Suchowljanski nickte. Er war hier, um Geschäfte zu machen. Und die Geschäfte, die ihm vorschwebten, liefen in Asien sämtlich über Familien, Geheimbünde und Gesellschaften. Schnell hatte er begriffen, dass die Sa-nhéhuì, die Triaden, ihre Mitglieder mit Haut und Haar besaßen. Es gab bei ihnen kein Zurück mehr. Betrug, Untreue oder der Wunsch, sich loszusagen, bedeuteten den Tod. Shanghai wurde von der Roten Bande und der Grünen Bande beherrscht. Erstere arbeitete mit den Briten zusammen, letztere mit den Franzosen. Opium, Waffen, Seide, Rohstoffe, Staatsgeheimnisse. Man handelte mit allem, was Geld und Vorteile brachte. Für Neuankömmlinge wie Suchowljanski war da kein Platz. Er lief sogar Gefahr, als vermeintlicher Spitzel der anderen Seite in den Trögen der Schweinefarmen zu landen. Also hatte er sich gleich zu Beginn entschieden, einen Kontakt zur kleinsten Triade, der Liga des Himmels und der Erde aufzubauen. Sie bekam zwar bei den Absprachen der Familien nur die Brosamen, die vom großen Tisch abfielen. Aber nach Shens Andeutungen erwirtschaftete die Liga jährlich Gewinne in Höhe von immerhin dreihundert Tonnen Silber. Und sie suchte nun Möglichkeiten zu expandieren. Die beiden großen Triaden hatten ihrem Juniorpartner die Verlierer des Großen Kriegs in Europa als Operationsgebiete und Absatzmärkte zugesprochen: Russland, Deutschland, Österreich und die Balkanregion schienen ihnen für die eigenen Pläne zu uninteressant. Und genau hier hoffte Suchowljanski, sein Wissen gewinnbringend beisteuern zu können. Er stammte aus einer jüdischen Familie, die in dem seit Ewigkeiten umstrittenen polnisch-lettisch-russischen Grenzgebiet gelebt hatte. Er hatte dort immer noch Kontakte. Und seit seiner Auswanderung waren noch viele Verbindungen zu Italienern und Serben hinzugekommen.

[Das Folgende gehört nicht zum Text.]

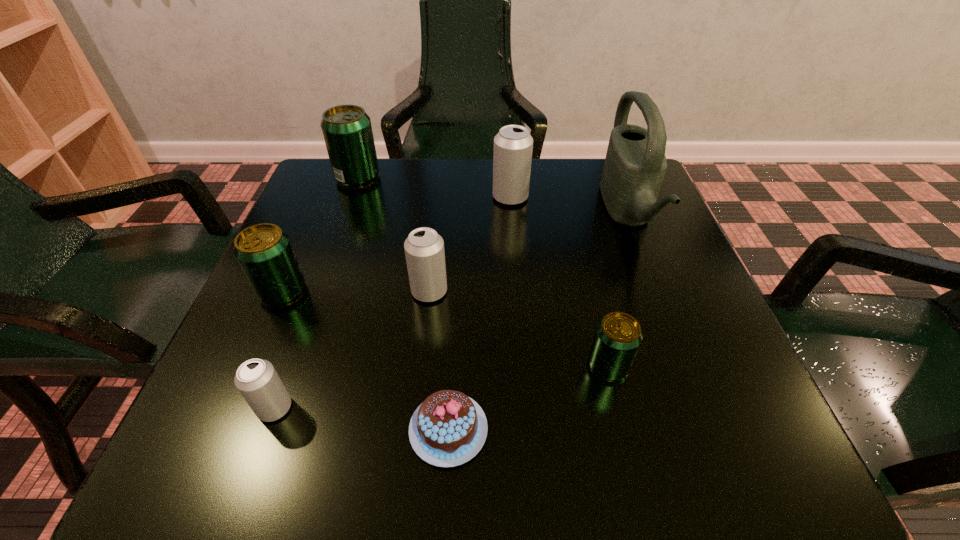
Locate an element on the screen. The image size is (960, 540). empty location between the second nearest beer can and the second nearest green beer can is located at coordinates (445, 329).

This screenshot has width=960, height=540. What are the coordinates of `vacant space in between the biggest green beer can and the rightmost green beer can` in the screenshot? It's located at (483, 272).

At what (x,y) coordinates should I click in order to perform the action: click on free space between the farthest white beer can and the third nearest object. Please return your answer as a coordinate pair (x, y). Looking at the image, I should click on (559, 281).

In order to click on vacant region between the nearest beer can and the tallest object in this screenshot , I will do `click(451, 310)`.

This screenshot has width=960, height=540. I want to click on vacant space in between the sixth object from left to right and the watering can, so click(x=568, y=205).

The width and height of the screenshot is (960, 540). I want to click on vacant area that lies between the watering can and the second farthest green beer can, so click(x=455, y=252).

At what (x,y) coordinates should I click in order to perform the action: click on vacant space that's between the rightmost beer can and the tallest object. Please return your answer as a coordinate pair (x, y). This screenshot has height=540, width=960. Looking at the image, I should click on (617, 289).

Where is `the fourth closest object to the second smallest white beer can`? the fourth closest object to the second smallest white beer can is located at coordinates (513, 145).

Identify the location of object that stands as the second closest to the tallest object. (618, 335).

Identify which beer can is located as the nearest to the second white beer can from left to right. Please provide its 2D coordinates. Your answer should be formatted as a tuple, i.e. [(x, y)], where the tuple contains the x and y coordinates of a point satisfying the conditions above.

[(264, 252)]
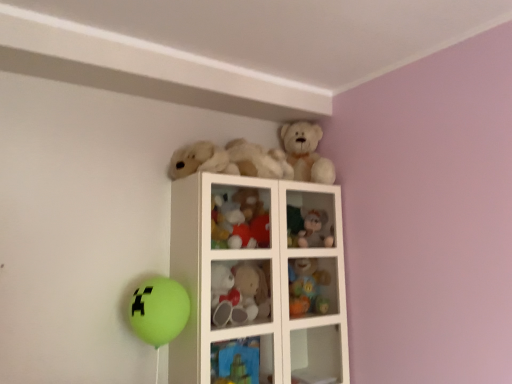
Question: In which direction should I rotate to look at blue fabric toy at upper center, the second cabinet positioned from the back?

Choices:
 (A) right
 (B) left

Answer: (B)

Question: Is the depth of blue fabric toy at upper center, the 1th cabinet when ordered from front to back, less than that of white plush bear at upper center, which appears as the 5th toy when ordered from the bottom?

Choices:
 (A) no
 (B) yes

Answer: (B)

Question: Considering the relative sizes of blue fabric toy at upper center, the second cabinet viewed from the top, and white plush bear at upper center, which appears as the 5th toy when ordered from the bottom, in the image provided, is blue fabric toy at upper center, the second cabinet viewed from the top, wider than white plush bear at upper center, which appears as the 5th toy when ordered from the bottom,?

Choices:
 (A) no
 (B) yes

Answer: (A)

Question: Is blue fabric toy at upper center, the 1th cabinet when ordered from front to back, bigger than white plush bear at upper center, the first toy viewed from the top?

Choices:
 (A) yes
 (B) no

Answer: (B)

Question: Is blue fabric toy at upper center, the first cabinet in the bottom-to-top sequence, turned away from white plush bear at upper center, which appears as the 5th toy when ordered from the bottom?

Choices:
 (A) no
 (B) yes

Answer: (A)

Question: Can you confirm if blue fabric toy at upper center, the second cabinet positioned from the back, is taller than white plush bear at upper center, the first toy viewed from the top?

Choices:
 (A) yes
 (B) no

Answer: (B)

Question: From a real-world perspective, is blue fabric toy at upper center, the second cabinet viewed from the top, located higher than white plush bear at upper center, which appears as the 5th toy when ordered from the bottom?

Choices:
 (A) yes
 (B) no

Answer: (B)

Question: From a real-world perspective, is fuzzy fabric teddy bear at upper center, the second cabinet in the bottom-to-top sequence, on white glass cabinet at upper center?

Choices:
 (A) yes
 (B) no

Answer: (A)

Question: Considering the relative sizes of fuzzy fabric teddy bear at upper center, the first cabinet positioned from the top, and white glass cabinet at upper center in the image provided, is fuzzy fabric teddy bear at upper center, the first cabinet positioned from the top, shorter than white glass cabinet at upper center?

Choices:
 (A) no
 (B) yes

Answer: (B)

Question: Is fuzzy fabric teddy bear at upper center, the first cabinet positioned from the top, thinner than white glass cabinet at upper center?

Choices:
 (A) yes
 (B) no

Answer: (A)

Question: Considering the relative positions of fuzzy fabric teddy bear at upper center, which is the second cabinet in left-to-right order, and white glass cabinet at upper center in the image provided, is fuzzy fabric teddy bear at upper center, which is the second cabinet in left-to-right order, to the left of white glass cabinet at upper center from the viewer's perspective?

Choices:
 (A) yes
 (B) no

Answer: (B)

Question: Does fuzzy fabric teddy bear at upper center, the first cabinet when ordered from back to front, have a greater width compared to white glass cabinet at upper center?

Choices:
 (A) no
 (B) yes

Answer: (A)

Question: Is fuzzy fabric teddy bear at upper center, the second cabinet in the bottom-to-top sequence, looking in the opposite direction of white glass cabinet at upper center?

Choices:
 (A) yes
 (B) no

Answer: (A)

Question: Is blue fabric toy at upper center, arranged as the 2th cabinet when viewed from the right, taller than white glass cabinet at upper center?

Choices:
 (A) yes
 (B) no

Answer: (B)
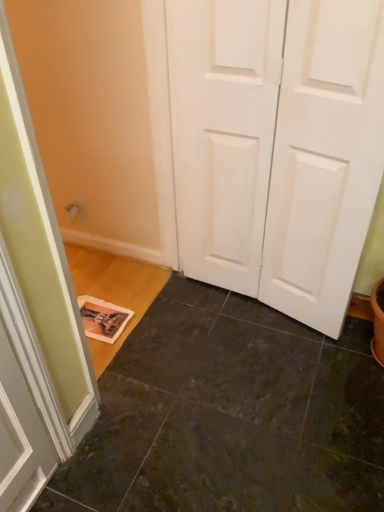
Question: Would you say white matte door at center is to the left or to the right of dark slate tile at lower center in the picture?

Choices:
 (A) left
 (B) right

Answer: (B)

Question: From the image's perspective, relative to dark slate tile at lower center, is white matte door at center above or below?

Choices:
 (A) below
 (B) above

Answer: (B)

Question: From a real-world perspective, is white matte door at center positioned above or below dark slate tile at lower center?

Choices:
 (A) below
 (B) above

Answer: (B)

Question: Is dark slate tile at lower center in front of or behind white matte door at center in the image?

Choices:
 (A) front
 (B) behind

Answer: (A)

Question: In terms of width, does dark slate tile at lower center look wider or thinner when compared to white matte door at center?

Choices:
 (A) wide
 (B) thin

Answer: (A)

Question: Is dark slate tile at lower center bigger or smaller than white matte door at center?

Choices:
 (A) small
 (B) big

Answer: (A)

Question: Considering the positions of dark slate tile at lower center and white matte door at center in the image, is dark slate tile at lower center taller or shorter than white matte door at center?

Choices:
 (A) short
 (B) tall

Answer: (A)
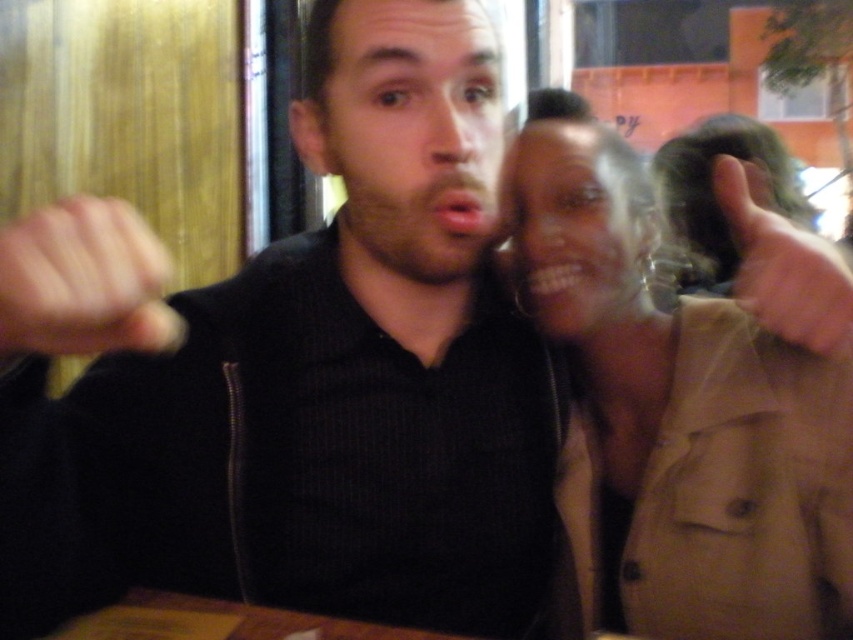
Based on the photo, you are a photographer who needs to adjust the lighting to ensure both the tan fabric jacket at upper right and the beardsoftface at center are well lit. Which object should you focus the light on first to ensure proper exposure?

The tan fabric jacket at upper right is positioned under beardsoftface at center, so focusing the light on the beardsoftface at center first would ensure it receives adequate illumination before adjusting for the jacket below.

You are a photographer at a social event and notice two people posing. You see the matte skin face at upper right and the skinny beige hand at upper right. Which one appears larger in the photo?

The skinny beige hand at upper right appears larger than the matte skin face at upper right because the description states that the matte skin face is smaller than the skinny beige hand.

You are a photographer trying to adjust the lighting in the scene. You notice the black matte shirt at center and the matte black fist at center. Which object is positioned lower in the image?

The black matte shirt at center is below the matte black fist at center, so the black matte shirt at center is positioned lower in the image.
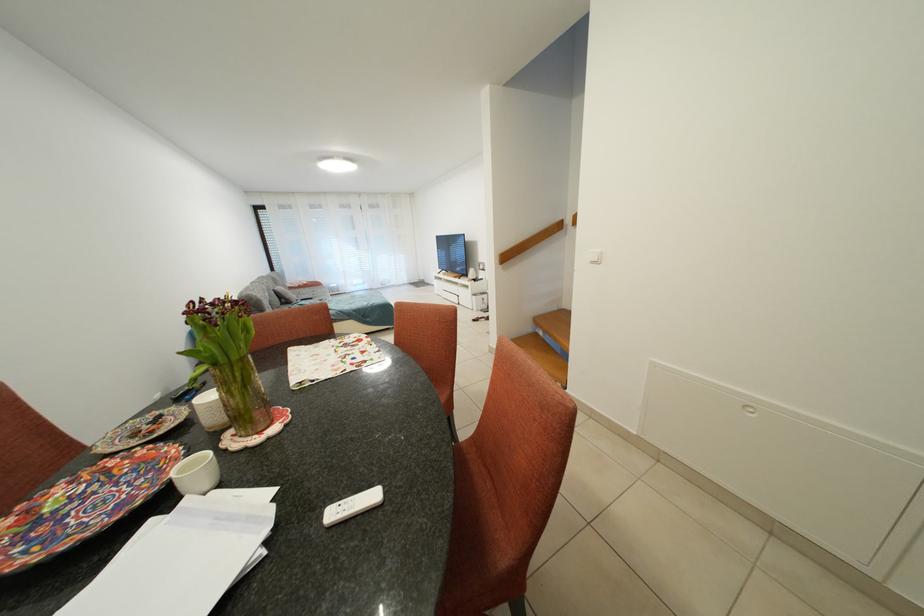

Die beiden Männer beobachteten, wie doch noch ein letztes Aufbäumen durch den Körper des Verurteilten ging. Obwohl sich seine Augen verdrehten und der Kopf zur Seite sank, krampften die Arme, und die Beine zuckten nach vorn und hinten, so dass der Mann seine Schuhe verlor. Dann nässte er schließlich ein, und auch dieser finale Kampf endete. Der Henker zog weiter an dem Band und blickte nun zu Shen. Nach einigen Sekunden nickte dieser, und der tödliche Griff löste sich.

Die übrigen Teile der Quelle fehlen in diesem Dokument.